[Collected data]
□ □ □

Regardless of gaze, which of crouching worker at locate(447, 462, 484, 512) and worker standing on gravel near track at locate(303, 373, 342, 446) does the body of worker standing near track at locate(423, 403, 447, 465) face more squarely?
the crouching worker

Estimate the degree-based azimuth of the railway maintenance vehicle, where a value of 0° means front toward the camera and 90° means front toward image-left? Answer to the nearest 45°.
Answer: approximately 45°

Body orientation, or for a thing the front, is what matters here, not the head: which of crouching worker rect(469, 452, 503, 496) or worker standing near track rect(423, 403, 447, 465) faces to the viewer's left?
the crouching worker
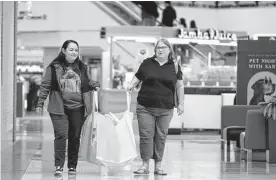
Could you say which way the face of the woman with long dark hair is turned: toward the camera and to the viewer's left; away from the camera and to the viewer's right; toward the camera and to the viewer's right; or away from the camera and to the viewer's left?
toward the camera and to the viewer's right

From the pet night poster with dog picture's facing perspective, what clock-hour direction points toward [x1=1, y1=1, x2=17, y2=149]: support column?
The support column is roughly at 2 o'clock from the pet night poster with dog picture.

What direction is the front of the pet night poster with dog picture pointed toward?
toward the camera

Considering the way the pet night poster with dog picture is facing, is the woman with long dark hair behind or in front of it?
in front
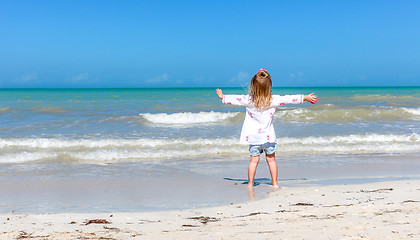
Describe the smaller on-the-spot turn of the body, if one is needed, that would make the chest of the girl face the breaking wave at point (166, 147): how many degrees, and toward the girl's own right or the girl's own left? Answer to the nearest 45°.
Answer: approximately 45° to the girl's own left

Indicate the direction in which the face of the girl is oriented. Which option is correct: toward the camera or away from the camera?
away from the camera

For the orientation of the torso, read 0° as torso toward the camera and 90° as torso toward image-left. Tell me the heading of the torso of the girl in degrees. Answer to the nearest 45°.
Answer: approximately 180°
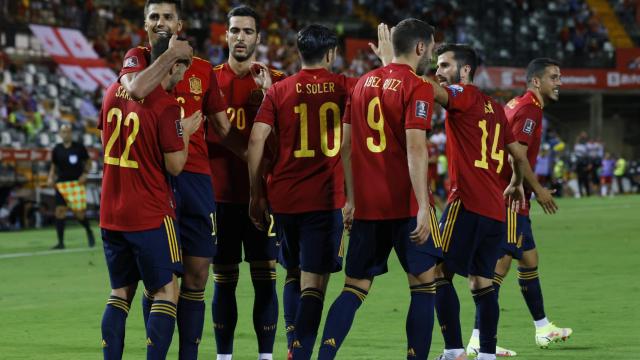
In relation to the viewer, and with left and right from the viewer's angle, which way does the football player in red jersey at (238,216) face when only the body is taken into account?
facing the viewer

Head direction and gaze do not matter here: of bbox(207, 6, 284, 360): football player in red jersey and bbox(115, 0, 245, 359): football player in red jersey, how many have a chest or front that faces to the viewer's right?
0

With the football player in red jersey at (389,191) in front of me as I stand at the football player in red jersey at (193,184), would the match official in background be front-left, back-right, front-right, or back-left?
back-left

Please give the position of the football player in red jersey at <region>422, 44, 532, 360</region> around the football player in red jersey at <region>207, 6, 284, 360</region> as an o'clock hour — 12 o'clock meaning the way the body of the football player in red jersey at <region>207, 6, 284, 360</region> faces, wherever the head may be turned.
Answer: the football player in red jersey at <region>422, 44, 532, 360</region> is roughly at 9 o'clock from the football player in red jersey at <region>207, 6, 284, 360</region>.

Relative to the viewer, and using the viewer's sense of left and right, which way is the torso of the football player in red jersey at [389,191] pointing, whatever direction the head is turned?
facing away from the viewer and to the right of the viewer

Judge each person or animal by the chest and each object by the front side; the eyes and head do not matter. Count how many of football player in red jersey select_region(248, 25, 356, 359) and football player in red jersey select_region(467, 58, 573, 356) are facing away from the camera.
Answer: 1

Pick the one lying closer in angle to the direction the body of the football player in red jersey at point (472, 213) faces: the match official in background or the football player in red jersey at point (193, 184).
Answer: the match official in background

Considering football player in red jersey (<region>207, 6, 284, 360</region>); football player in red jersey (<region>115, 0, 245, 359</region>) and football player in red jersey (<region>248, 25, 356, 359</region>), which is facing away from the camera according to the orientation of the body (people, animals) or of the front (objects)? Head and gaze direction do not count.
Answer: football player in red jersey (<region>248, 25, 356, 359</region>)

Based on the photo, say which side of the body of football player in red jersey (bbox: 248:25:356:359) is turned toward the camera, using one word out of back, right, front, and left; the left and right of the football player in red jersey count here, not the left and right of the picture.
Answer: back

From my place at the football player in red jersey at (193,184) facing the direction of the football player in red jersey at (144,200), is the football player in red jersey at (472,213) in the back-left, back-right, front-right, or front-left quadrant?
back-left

□ □ □

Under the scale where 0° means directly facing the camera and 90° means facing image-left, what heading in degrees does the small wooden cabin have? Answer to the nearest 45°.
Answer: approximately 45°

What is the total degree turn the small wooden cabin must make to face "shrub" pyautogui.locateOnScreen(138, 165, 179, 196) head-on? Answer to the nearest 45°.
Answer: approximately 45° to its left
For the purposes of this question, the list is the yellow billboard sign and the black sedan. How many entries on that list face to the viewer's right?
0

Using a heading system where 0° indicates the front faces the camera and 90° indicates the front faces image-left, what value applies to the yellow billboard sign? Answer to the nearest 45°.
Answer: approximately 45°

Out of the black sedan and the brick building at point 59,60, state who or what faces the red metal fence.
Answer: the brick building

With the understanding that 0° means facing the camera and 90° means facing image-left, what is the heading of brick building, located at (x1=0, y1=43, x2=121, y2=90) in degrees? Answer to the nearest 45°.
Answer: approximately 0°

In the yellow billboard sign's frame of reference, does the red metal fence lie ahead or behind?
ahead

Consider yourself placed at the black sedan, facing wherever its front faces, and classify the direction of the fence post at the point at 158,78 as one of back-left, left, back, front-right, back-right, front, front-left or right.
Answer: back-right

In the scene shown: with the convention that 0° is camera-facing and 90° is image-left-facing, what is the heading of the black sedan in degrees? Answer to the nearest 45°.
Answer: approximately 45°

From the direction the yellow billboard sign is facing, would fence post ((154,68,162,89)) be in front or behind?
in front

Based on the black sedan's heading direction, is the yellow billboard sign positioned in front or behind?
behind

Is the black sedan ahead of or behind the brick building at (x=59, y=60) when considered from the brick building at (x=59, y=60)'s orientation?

□ □ □

Please report how many lines in the records above contain the string "dark", treating case as significant. Give only the number.

ANSWER TO THIS TASK
2